Our Schools/August 24,2022 When Darlene Kamine tells the story about Oyler School in Cincinnati, Ohio, she also likes to tell the story about the house across the street from the school.
Kamine and the group she leads, the Community Learning Center Institute (CLCI), have played leading roles in the startling comeback of Oyler School, which is a pre-K through grade 12 school that sits at the center of Cincinnati’s Lower Price Hill (LPH) neighborhood. The historic district west of downtown became a destination for Appalachian families looking for factory work, “[w]hen coal mining jobs in Kentucky and West Virginia declined after World War II,” reported Amy Scott for Contexts, a peer-reviewed academic journal. But since the 1980s, the district “has seen a severe decline in population, businesses, and investment,” according to the LPH Resurgency Plan, a civic planning document approved by the Cincinnati City Council in 2019. “[S]uburban sprawl and economic decline had devastating effects on the neighborhood,” making LPH “one of the poorest neighborhoods in the City of Cincinnati,” noted the plan.
When Kamine and her organization began working with Oyler in 2009, 85 percent of the students weren’t making it through 10th grade, she said. Today, the school has a 92.7 percent graduation rate, and 70 percent of graduates go to college, despite the district’s continued high poverty rate.
Kamine credits much of the success to two things: a $21 million investment into refurbishing the aged, well-worn school building and the implementation of a school improvement approach called community schools.
Transforming Public Schools Into Community Hubs
The community schools approach, according to Kamine, relies on transforming public schools into community hubs of educational, recreational, cultural, health, and civic partnerships, which work in unison to improve the conditions for student learning and family and community well-being. The approach requires local school decision-making committees to assess the needs of the school, select the appropriate partnerships, and ensure that the desired outcomes are financially self-sustaining…
But Kamine wants people to know the community schools approach’s success story in Cincinnati is not just about what goes on in schools. “Schools can create the conditions for learning within their schools,” she said, “but they can’t be islands in their neighborhoods.”

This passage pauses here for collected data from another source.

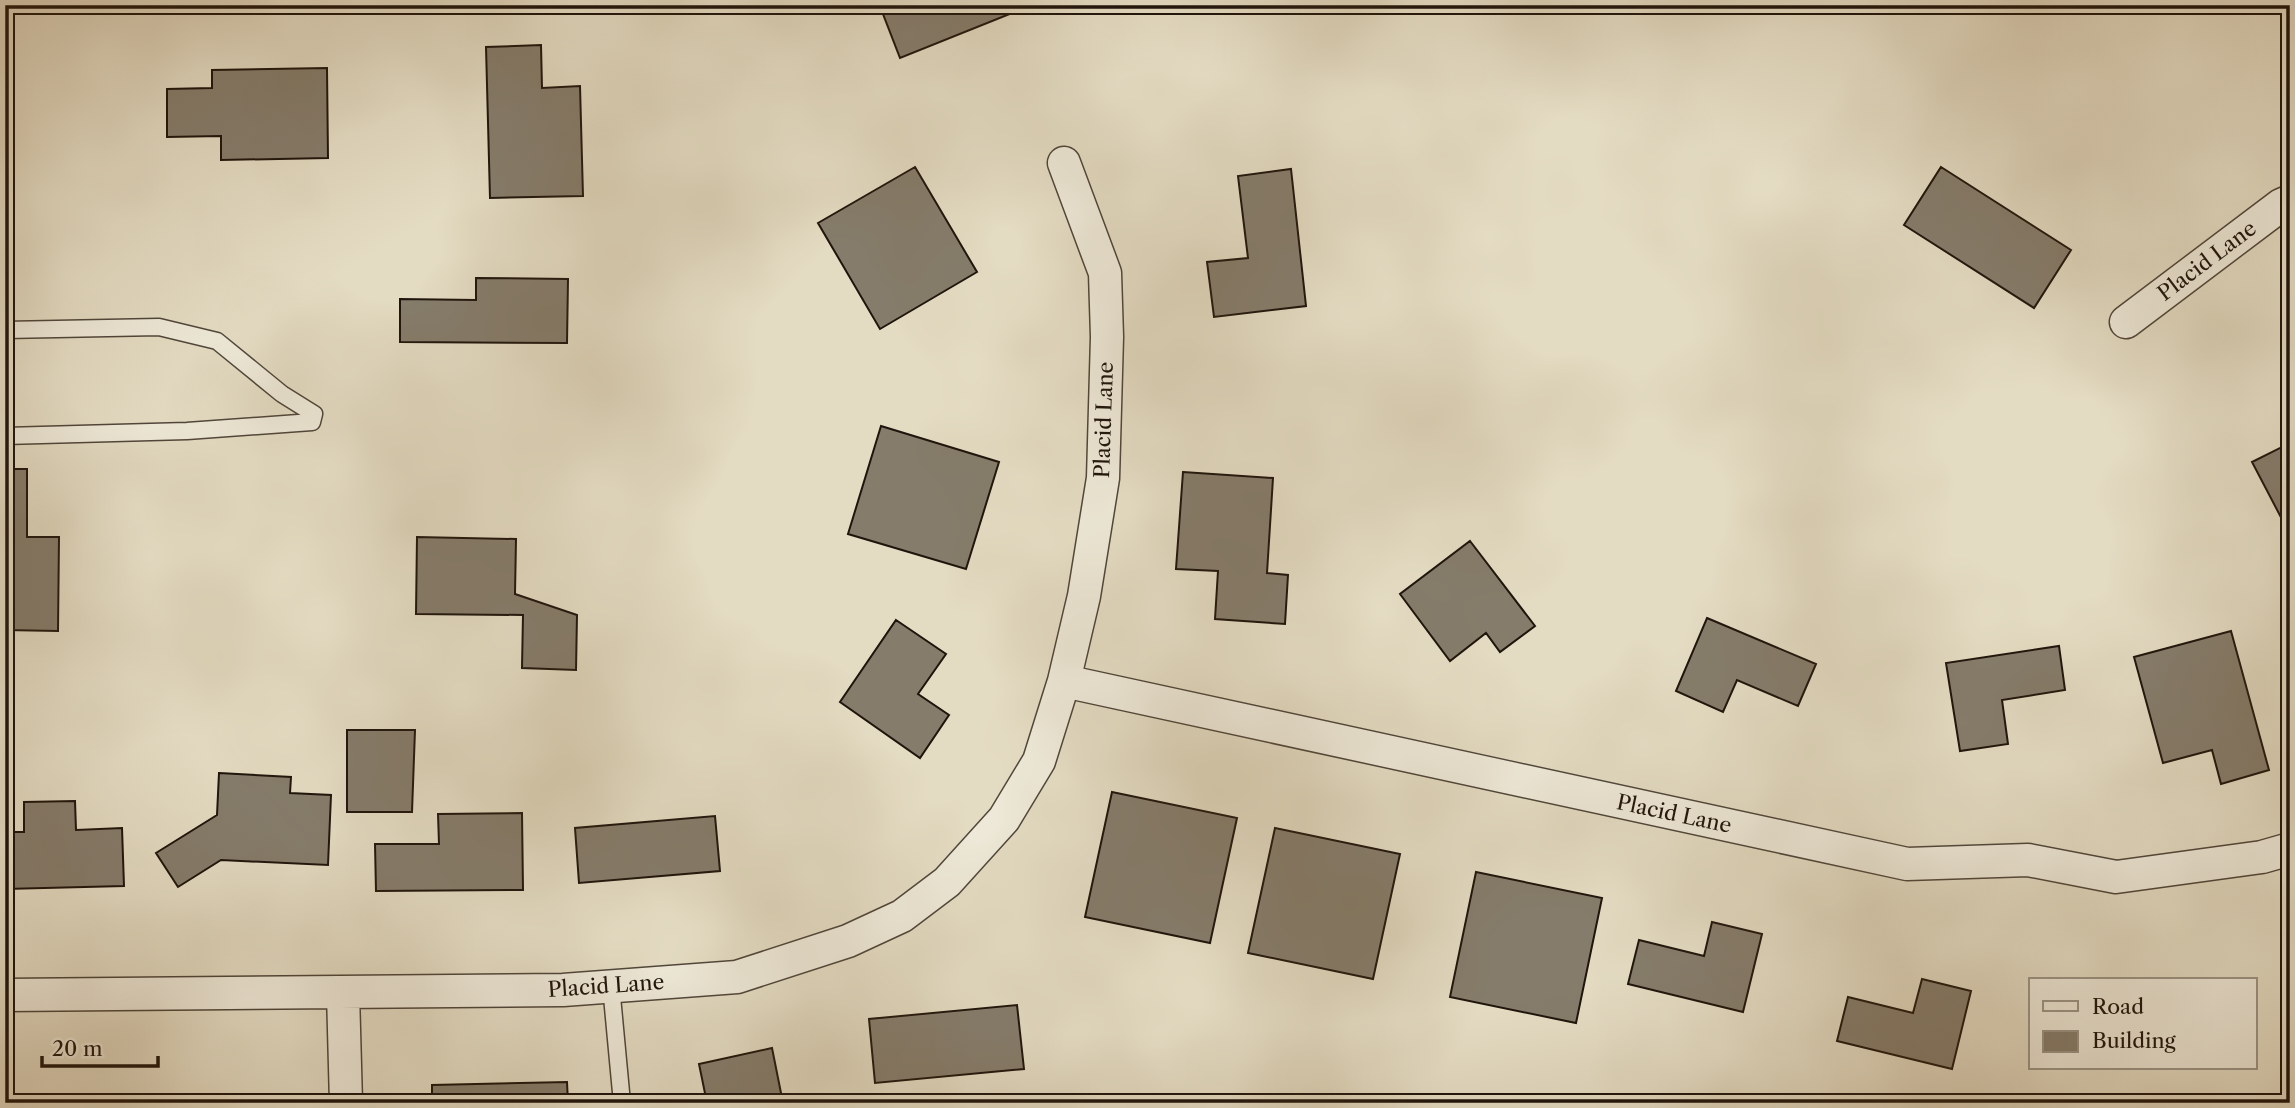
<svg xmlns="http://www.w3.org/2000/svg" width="2295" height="1108" font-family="'Libre Caslon Text',serif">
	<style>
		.building { fill: #857c6b; stroke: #1f150c; stroke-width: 2 }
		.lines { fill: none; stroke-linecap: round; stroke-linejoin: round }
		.service-casing { stroke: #50463a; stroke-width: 19 }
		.minor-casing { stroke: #50463a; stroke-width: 35 }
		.service { stroke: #ede8d7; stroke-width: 16 }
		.minor { stroke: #ede8d7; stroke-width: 32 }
		.labels { text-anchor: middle; stroke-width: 7; stroke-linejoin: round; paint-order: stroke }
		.street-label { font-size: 21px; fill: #1f150c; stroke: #ede8d7 }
	</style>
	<rect width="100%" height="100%" fill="#e3dbc2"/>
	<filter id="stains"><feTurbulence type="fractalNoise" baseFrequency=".00286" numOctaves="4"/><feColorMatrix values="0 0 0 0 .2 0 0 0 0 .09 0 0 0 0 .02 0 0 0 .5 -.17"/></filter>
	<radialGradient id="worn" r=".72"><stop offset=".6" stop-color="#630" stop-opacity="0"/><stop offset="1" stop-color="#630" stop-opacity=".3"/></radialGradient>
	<path class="building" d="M906 5H1032L900 58 883 14Z
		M541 45 542 88 580 86 583 196 490 198 486 47Z
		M327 68 328 158 221 160V136L167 137V89L212 88V70Z
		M915 167 977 272 880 329 818 223Z
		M1941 167 2071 250 2034 308 1904 225Z
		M1291 169 1306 306 1214 317 1207 262 1248 258 1238 176Z
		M476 278 568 279 567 343 400 342V299L476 300Z
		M881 426 999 462 966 569 848 534Z
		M2290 443V522L2285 525 2252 462Z
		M5 469H27V537H59L58 631 5 630Z
		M1183 472 1273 478 1267 573 1288 575 1285 624 1215 619 1218 571 1176 569Z
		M417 537 516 539 515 594 577 615 576 670 522 668 523 615 416 614Z
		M1470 541 1535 626 1500 652 1486 633 1450 661 1400 594Z
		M1707 618 1816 664 1798 706 1737 680 1723 712 1676 691Z
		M896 620 946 654 918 694 949 715 920 758 840 702Z
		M2231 631 2269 770 2221 784 2212 750 2163 763 2134 657Z
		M2059 646 2065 690 2002 700 2008 744 1960 751 1946 663Z
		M347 730H415L412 812H347Z
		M219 773 291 777 290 793 331 795 328 865 221 860 178 887 156 853 217 815Z
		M1112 792 1237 818 1210 943 1085 917Z
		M75 801 76 830 122 828 124 886 5 889V832H24V802Z
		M522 813 523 890 376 891 375 844H439L438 814Z
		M715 816 720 871 579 883 575 828Z
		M1275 828 1400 854 1373 979 1248 953Z
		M1476 872 1602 898 1576 1023 1450 997Z
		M1712 922 1762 934 1743 1012 1628 984 1639 940 1704 956Z
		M1922 979 1971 991 1952 1069 1837 1041 1848 997 1913 1013Z
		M1017 1005 1024 1069 875 1083 869 1019Z
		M772 1048 783 1103H707L699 1064Z
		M567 1082 568 1103H432V1085Z"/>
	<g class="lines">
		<g class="service-casing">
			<path id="service" d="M5 330 159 327 217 341 282 394 314 414 312 422 187 431 5 436
				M611 986 622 1103"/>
		</g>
		<g class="minor-casing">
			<path id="minor" d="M2126 322 2281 205 2290 201
				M1064 681 1907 864 2028 860 2116 877 2262 857 2290 849
				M343 993 346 1103
				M5 995 563 990 737 977 848 941 902 916 947 882 1004 819 1039 761 1064 681 1084 596 1103 478 1107 337 1105 273 1064 163"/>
		</g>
		<use href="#service" class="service"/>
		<use href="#minor" class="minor"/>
	</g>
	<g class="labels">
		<g class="street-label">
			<text transform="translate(2207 261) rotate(-37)" y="7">Placid Lane</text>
			<text transform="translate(1104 420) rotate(-88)" y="7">Placid Lane</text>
			<text transform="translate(1674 814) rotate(12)" y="7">Placid Lane</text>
			<text transform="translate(606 986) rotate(-4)" y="7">Placid Lane</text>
		</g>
	</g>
	<rect width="2295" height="1108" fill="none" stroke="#e3dbc2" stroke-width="28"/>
	<rect x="7" y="7" width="2281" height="1094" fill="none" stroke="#1f150c" stroke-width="3.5"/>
	<rect x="14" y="14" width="2267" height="1080" fill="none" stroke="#1f150c" stroke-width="2"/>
	<rect x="2029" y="978" width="228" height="91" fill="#ede8d7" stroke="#9b9486" stroke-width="2"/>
	<rect x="2043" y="1001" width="35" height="10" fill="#ede8d7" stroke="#9b9486" stroke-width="2"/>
	<text x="2092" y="1014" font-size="21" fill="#1f150c">Road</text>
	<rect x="2043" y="1031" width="35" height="21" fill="#857c6b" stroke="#9b9486" stroke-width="2"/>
	<text x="2092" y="1048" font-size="21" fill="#1f150c">Building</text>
	<path d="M42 1056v10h116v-10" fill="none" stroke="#1f150c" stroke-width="3.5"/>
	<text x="52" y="1056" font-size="21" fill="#1f150c" stroke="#ede8d7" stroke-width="5" paint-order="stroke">20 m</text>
	<rect width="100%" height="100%" filter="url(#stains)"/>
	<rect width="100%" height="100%" fill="url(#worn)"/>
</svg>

‘Where Community Revitalization Starts’
Even as positive change started to take root at Oyler, students and parents wanted to do something about the dilapidated, abandoned house across the street from the school. “The house had become a constant reminder to the Oyler community that, ‘You are not yet worthy,’” Kamine said, and teachers and school staff realized something had to be done about it.
Their first step was to get a grant to purchase and renovate the house. Then, based on conversations with the Oyler community and nearby homeowners, a decision was made to make the house into an extension of the school’s campus to provide a meeting space, a food pantry, and classes in home ownership and maintenance and other educational topics.

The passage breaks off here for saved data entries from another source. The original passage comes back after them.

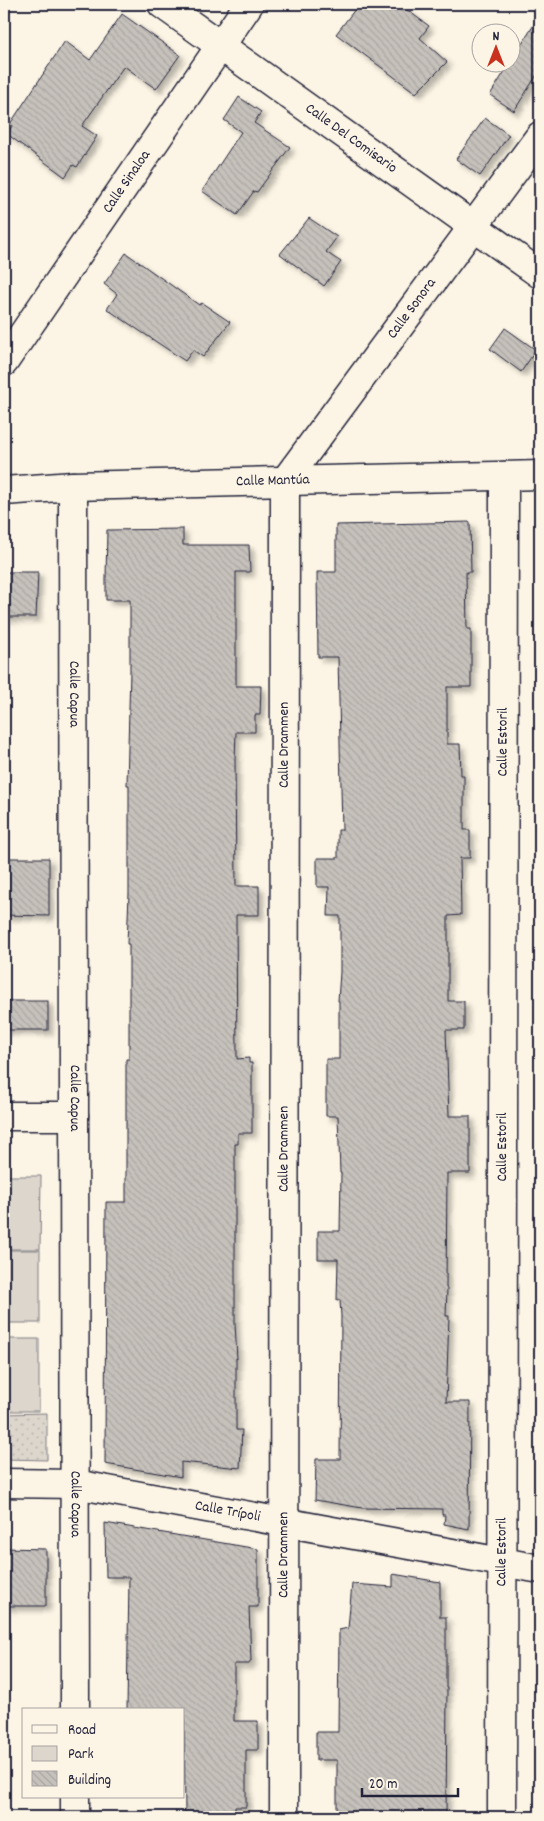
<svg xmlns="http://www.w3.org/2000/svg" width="544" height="1821" viewBox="0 0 544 1821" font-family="Dekko,sans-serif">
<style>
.grass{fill:url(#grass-dots);stroke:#7f7c84}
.green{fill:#dcd6cc;stroke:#7f7c84}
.building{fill:url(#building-back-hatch);stroke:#22223b;filter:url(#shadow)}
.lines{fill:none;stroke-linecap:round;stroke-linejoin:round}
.street-casing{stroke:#22223b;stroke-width:31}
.secondary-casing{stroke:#22223b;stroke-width:31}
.street{stroke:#fcf5e5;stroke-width:28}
.secondary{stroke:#fcf5e5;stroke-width:28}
.labels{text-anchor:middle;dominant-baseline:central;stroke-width:4;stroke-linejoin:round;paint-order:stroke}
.street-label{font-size:15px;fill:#22223b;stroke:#fcf5e5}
</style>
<defs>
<pattern id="grass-dots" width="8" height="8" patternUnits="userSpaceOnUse" patternTransform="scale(1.25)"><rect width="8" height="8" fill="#dcd6cc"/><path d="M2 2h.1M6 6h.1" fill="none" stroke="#bcb7b0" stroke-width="1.8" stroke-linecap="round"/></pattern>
<pattern id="building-back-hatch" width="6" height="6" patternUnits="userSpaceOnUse" patternTransform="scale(1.25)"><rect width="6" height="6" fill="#c6c1bb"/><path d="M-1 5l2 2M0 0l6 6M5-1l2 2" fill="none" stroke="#aaa6a2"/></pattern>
<filter id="shadow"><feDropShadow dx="4.5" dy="4.5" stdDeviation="2.5" flood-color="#0004"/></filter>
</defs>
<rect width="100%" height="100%" fill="#fcf5e5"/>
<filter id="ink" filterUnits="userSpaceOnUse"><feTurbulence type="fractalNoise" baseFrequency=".02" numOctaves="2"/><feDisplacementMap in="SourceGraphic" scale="10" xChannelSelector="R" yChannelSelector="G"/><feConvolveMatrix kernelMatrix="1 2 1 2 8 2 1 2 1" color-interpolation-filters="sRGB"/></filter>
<g filter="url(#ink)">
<polygon class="grass" points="47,1413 47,1460 4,1459 4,1414"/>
<g class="green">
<polygon points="4,1176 41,1176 40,1249 4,1249"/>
<rect x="4" y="1250" width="36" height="73"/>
<rect x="4" y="1339" width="35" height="72"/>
</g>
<g class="building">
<polygon points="359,4 399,4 429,26 420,38 447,62 416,93 336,34"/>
<polygon points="122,14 180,55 156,89 124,66 82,126 97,136 77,167 73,165 65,177 7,134 12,126 10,124 65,41 90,60"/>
<polygon points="540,15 540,70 514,111 490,95"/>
<polygon points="239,97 261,112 254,123 290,147 257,192 254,191 237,215 202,191 241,132 224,120"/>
<polygon points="485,118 509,135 480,176 456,159"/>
<polygon points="309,218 337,237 326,252 341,262 324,286 280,254"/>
<polygon points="126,253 199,305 202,303 230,322 203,357 193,350 185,361 107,309 117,294 104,284"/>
<polygon points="505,328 536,350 521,372 490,349"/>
<polygon points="470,522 471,572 466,572 467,629 471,629 471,687 447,687 447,744 460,744 461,775 464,775 464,830 470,830 470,858 460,858 461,915 448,916 448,1001 464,1001 464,1030 446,1030 449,1116 470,1116 470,1173 447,1173 446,1288 447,1288 446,1316 449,1316 446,1402 470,1402 469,1529 444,1524 445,1515 442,1515 442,1509 362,1508 315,1500 316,1459 340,1459 341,1316 340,1300 337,1300 338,1259 318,1259 318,1231 340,1231 341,1173 340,1173 338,1116 326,1116 326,1059 339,1059 339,1001 338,1001 340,972 340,916 328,916 329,887 317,887 317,858 338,858 338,830 342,830 338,657 318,657 317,572 336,572 336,525"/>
<polygon points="183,529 183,545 249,545 250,572 236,572 236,686 261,686 260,715 255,715 255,732 236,732 235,759 236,886 259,886 259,915 236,915 237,1059 249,1058 249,1063 252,1063 252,1133 238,1133 238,1144 235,1144 235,1324 237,1359 236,1358 236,1430 242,1430 240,1468 181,1462 181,1477 105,1464 106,1202 126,1202 126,1059 129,1059 129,944 127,944 129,893 129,785 127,785 130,671 130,600 106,600 106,578 107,530"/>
<polygon points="4,572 38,572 36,617 4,617"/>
<polygon points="4,858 49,858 49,916 4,915"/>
<rect x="4" y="1001" width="44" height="29"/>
<polygon points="105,1523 258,1549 258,1607 249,1607 251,1661 249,1664 234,1664 234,1721 258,1721 258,1750 246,1750 246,1807 235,1807 235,1817 185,1817 184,1710 127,1710 129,1577 106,1577"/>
<polygon points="4,1548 46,1549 46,1606 4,1606"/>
<polygon points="393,1574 440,1582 440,1617 446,1617 446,1688 447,1688 446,1817 337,1817 337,1760 316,1760 316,1732 338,1732 339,1630 348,1628 352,1584 393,1587"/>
</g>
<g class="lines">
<defs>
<g id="street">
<path id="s1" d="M162,4L540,274"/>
<path id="s2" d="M4,362L249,4"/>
<path id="s3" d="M73,486L75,1710"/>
<polyline points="4,1116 74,1116"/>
<path id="s4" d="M4,1483L75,1484L540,1569"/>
<polyline points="75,1797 75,1817"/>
<path id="s5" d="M284,1817L285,481L540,136"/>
<path id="s6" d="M502,1817L504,476"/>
</g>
<g id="secondary">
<path id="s7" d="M4,491L73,486L540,475"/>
</g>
</defs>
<use href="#street" class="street-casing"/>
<use href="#secondary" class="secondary-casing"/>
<use href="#street" class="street"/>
<use href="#secondary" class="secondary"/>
</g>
</g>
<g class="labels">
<g class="street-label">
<text stroke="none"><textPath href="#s1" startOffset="232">Calle Del Comisario</textPath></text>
<text stroke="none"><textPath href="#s2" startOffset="218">Calle Sinaloa</textPath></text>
<text stroke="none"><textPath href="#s5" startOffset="1550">Calle Sonora</textPath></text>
<text stroke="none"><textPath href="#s7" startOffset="269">Calle Mantúa</textPath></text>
<text stroke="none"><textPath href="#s3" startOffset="208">Calle Capua</textPath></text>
<text stroke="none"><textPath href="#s6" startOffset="1075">Calle Estoril</textPath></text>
<text stroke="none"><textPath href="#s5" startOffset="1072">Calle Drammen</textPath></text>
<text stroke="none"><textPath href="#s3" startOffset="612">Calle Capua</textPath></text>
<text stroke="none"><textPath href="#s6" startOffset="670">Calle Estoril</textPath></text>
<text stroke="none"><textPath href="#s5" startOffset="668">Calle Drammen</textPath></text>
<text stroke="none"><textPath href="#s3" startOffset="1018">Calle Capua</textPath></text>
<text stroke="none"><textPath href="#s4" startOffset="226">Calle Trípoli</textPath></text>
<text stroke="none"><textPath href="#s6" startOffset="265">Calle Estoril</textPath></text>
<text stroke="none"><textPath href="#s5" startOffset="262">Calle Drammen</textPath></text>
</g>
</g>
<rect width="544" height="1821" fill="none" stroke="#fcf5e5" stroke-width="20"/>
<rect x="10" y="10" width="524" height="1801" fill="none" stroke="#22223b" stroke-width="2" filter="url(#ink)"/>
<rect x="22" y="1708" width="162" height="90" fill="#fcf5e5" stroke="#a5a1a1"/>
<rect x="32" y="1725" width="25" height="8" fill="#fcf5e5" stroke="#a5a1a1"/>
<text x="68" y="1734" font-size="15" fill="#22223b">Road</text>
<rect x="32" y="1746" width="25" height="15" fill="#dcd6cc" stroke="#a5a1a1"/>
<text x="68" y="1758" font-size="15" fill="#22223b">Park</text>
<rect x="32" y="1771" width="25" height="15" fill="url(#building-back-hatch)" stroke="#a5a1a1"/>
<text x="68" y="1784" font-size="15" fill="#22223b">Building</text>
<g transform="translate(496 48)"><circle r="24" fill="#fcf5e5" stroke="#a5a1a1"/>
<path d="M0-4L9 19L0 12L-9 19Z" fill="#c8321e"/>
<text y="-8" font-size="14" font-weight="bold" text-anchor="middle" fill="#22223b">N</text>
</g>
<path d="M362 1788v8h96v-8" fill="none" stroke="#22223b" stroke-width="2.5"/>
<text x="369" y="1788" font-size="15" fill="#22223b" stroke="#fcf5e5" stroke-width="4" paint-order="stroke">20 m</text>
</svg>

Now known as Oyler House, the renovated structure, which “had once been a symbol of the blight that has plagued the neighborhood for decades,” instead “conveys hope” about where the community is heading, according to the Hamilton County Land Reutilization Corporation, a landbank that returns vacant properties to productive use.
In addition to renovating Oyler House, CLCI has helped start housing initiatives in Lower Price Hill and elsewhere, including urban homesteading, affordable rental housing, and renovations of old historic homes that had been abandoned or poorly maintained…
“Schools are good places for where community revitalization starts,” she said, “because they have buildings that [are in] close proximity to families, and schools are already where the kids are.”